Replace every "plastic" in the lines below with "polymer", keeping everything else unchanged. Leave the pictures out of your answer.

### LISTED RECORDS ###

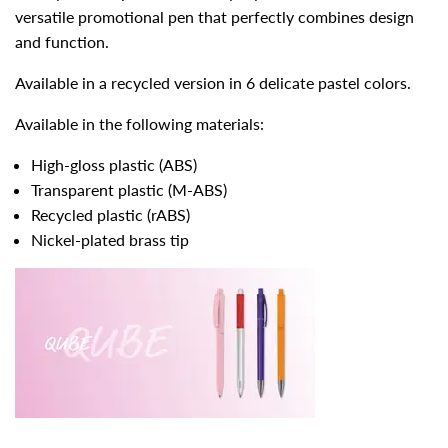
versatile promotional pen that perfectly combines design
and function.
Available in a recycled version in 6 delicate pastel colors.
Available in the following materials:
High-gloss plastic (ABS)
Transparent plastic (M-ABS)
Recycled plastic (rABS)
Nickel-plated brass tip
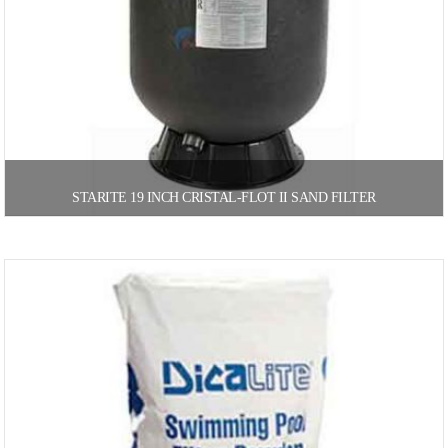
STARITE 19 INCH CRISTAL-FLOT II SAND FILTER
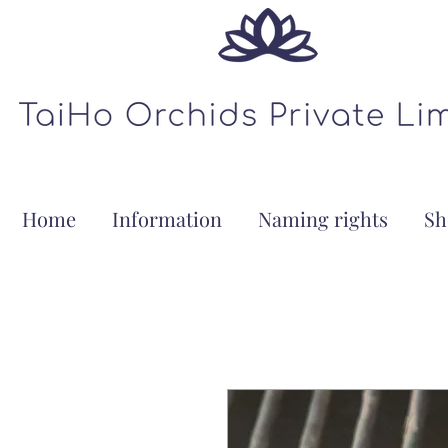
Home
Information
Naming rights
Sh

###

## OUTPUT BELOW
versatile promotional pen that perfectly combines design
and function.
Available in a recycled version in 6 delicate pastel colors.
Available in the following materials:
High-gloss polymer (ABS)
Transparent polymer (M-ABS)
Recycled polymer (rABS)
Nickel-plated brass tip
STARITE 19 INCH CRISTAL-FLOT II SAND FILTER
Home
Information
Naming rights
Sh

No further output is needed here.